Lawrence was a welter of contradictions. Beyond agreement that he had
the iciest of blue eyes and stood five-foot-five inches tall (10 inches
shorter than O'Toole), historians have squabbled endlessly over whether
this controversial and enigmatic figure, who "rode into battle at
the head of an Arab army and changed history," Anderson writes, was greatness personified
or merely lucky.
The
short answer, Anderson concludes, is anticlimactic: Although Lawrence's
exploits were larger than life, he was able to become Lawrence of
Arabia because no one was paying much attention.
"Amid
the vast slaughter occurring across the breadth of Europe in World War
I, the Middle Eastern theater of war was of markedly secondary
importance. Within that theater, the Arab Revolt to which Lawrence became affiliated was, to use his own words, 'a sideshow of a sideshow.' "
* * * * *
Lawrence is, of course, the primary focus of Lawrence in Arabia, but Anderson artfully weaves in the stories of four other key but comparatively little known characters: Curt
Prufer, a German scholar turned spy and Turkish adviser; Djemal
Pasha, a Turkish leader who showed equal parts compassion and ruthlessness; William Yale, a New England blue
blood and State
Department special agent while on Standard Oil of New York's
payroll, and Aaron Aaronsohn, an agronomist and master spy who
was at odds with most other advocates of a Jewish state and contemptuous
of the dirt poor Palestinians who would be displaced.

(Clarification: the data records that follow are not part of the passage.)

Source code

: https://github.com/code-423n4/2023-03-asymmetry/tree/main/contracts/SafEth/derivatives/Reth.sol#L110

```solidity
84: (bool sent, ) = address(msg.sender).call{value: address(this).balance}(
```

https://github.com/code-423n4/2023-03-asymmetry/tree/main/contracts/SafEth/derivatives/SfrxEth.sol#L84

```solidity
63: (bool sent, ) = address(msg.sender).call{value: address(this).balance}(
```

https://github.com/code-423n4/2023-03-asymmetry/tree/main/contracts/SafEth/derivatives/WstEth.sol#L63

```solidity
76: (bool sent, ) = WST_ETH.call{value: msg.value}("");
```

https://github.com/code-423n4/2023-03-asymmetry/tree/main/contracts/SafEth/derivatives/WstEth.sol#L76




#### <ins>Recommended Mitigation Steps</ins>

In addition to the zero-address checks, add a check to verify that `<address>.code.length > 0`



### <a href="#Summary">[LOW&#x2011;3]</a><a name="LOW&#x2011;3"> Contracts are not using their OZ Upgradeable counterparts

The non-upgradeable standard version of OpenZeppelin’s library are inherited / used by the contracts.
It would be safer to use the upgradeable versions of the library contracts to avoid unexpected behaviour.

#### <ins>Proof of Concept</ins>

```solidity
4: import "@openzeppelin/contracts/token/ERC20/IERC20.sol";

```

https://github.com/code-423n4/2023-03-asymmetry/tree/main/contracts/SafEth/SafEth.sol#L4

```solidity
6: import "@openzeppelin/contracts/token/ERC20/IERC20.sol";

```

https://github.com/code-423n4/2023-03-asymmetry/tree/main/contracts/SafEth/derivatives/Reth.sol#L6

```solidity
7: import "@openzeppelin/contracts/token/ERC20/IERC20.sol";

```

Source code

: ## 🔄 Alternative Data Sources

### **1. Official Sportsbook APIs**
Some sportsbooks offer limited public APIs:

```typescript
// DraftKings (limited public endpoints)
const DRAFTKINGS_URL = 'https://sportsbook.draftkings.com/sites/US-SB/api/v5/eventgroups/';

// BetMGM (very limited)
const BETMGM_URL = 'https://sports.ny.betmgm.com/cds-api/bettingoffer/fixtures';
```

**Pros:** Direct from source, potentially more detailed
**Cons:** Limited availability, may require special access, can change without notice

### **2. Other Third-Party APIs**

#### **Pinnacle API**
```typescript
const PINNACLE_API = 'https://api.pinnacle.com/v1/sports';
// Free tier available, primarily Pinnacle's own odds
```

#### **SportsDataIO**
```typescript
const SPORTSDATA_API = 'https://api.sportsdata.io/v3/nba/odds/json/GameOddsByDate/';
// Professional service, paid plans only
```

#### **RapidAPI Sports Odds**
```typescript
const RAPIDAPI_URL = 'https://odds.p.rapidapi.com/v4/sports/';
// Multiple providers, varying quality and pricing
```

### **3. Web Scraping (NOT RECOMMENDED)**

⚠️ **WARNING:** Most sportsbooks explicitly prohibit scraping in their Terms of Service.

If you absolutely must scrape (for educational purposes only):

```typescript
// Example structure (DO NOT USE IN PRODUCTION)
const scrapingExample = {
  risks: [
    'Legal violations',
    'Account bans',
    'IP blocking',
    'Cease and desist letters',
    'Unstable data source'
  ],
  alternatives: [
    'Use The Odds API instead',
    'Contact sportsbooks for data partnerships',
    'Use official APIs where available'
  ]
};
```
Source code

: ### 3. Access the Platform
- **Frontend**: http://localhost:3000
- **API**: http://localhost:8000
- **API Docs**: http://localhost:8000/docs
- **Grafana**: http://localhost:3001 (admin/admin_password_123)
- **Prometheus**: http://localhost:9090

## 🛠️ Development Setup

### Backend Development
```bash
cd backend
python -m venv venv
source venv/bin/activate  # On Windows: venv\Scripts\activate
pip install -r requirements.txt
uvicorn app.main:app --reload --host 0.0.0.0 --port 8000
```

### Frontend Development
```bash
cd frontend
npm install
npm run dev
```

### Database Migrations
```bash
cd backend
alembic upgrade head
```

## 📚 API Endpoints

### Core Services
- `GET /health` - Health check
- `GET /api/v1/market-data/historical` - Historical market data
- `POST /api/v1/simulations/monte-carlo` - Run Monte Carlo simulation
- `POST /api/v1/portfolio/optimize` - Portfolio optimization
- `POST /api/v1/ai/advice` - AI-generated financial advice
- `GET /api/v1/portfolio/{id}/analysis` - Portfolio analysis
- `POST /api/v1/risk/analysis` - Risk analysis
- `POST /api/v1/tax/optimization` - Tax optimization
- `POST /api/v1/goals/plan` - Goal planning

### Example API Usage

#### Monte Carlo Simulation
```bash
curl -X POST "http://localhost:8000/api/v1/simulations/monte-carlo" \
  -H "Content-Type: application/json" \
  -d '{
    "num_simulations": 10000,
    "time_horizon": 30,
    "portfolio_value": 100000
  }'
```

While Lawrence helped the Arabs win the war but could not help them win the peace,
his lasting legacy is his plea that Westerners discard their stilted thinking about Arabs and
immerse themselves in the local environment, wherever it might be, as to know "its families,
clans and tribes, friends and enemies, wells, hills and roads."
Lawrence is best known for Seven Pillars of Wisdom, a
sometimes overly fanciful yet fascinating account of his years as a
liaison officer with rebel forces during the Arab Revolt on which the
Lean movie is based. But it is his Twenty-Seven Articles, a treatise written for his superiors in 1917, that continues to have profound influence today. Nearly a century later, Twenty-Seven Articles
has the force of revelation, and amid the American military "surge" in
Iraq in 2006, General David Petraeus ordered his senior officers to read
it so that they might better learn how to win the hearts and minds of
the Iraqi people.
Today's State Department diplomats -- whether toiling in Benghazi or Beirut -- would be well advised to do the same.
MEANWHILE . . .
Two
other books that I've recently read brilliantly capture the
transcendental futility of World War I: Robert Graves' autobiographical Good-Bye to All That and Mark Helprin's fictional A Soldier of the Great War.
Good-Bye (1929), which is considered to be one of the greatest of non-fiction books,
traces Graves' monumental loss of innocence as a captain in the Royal Welsh
Fusiliers as he grapples with the horror of the war and later bitterly bids farewell
to England and its absurd class culture. A Soldier (2005) is the magnificently told story of a
prosperous Roman lawyer whose life is shattered by the war. He becomes
a hero, then a prisoner and deserter who wanders through a ravaged
Europe, in the process losing one family for another.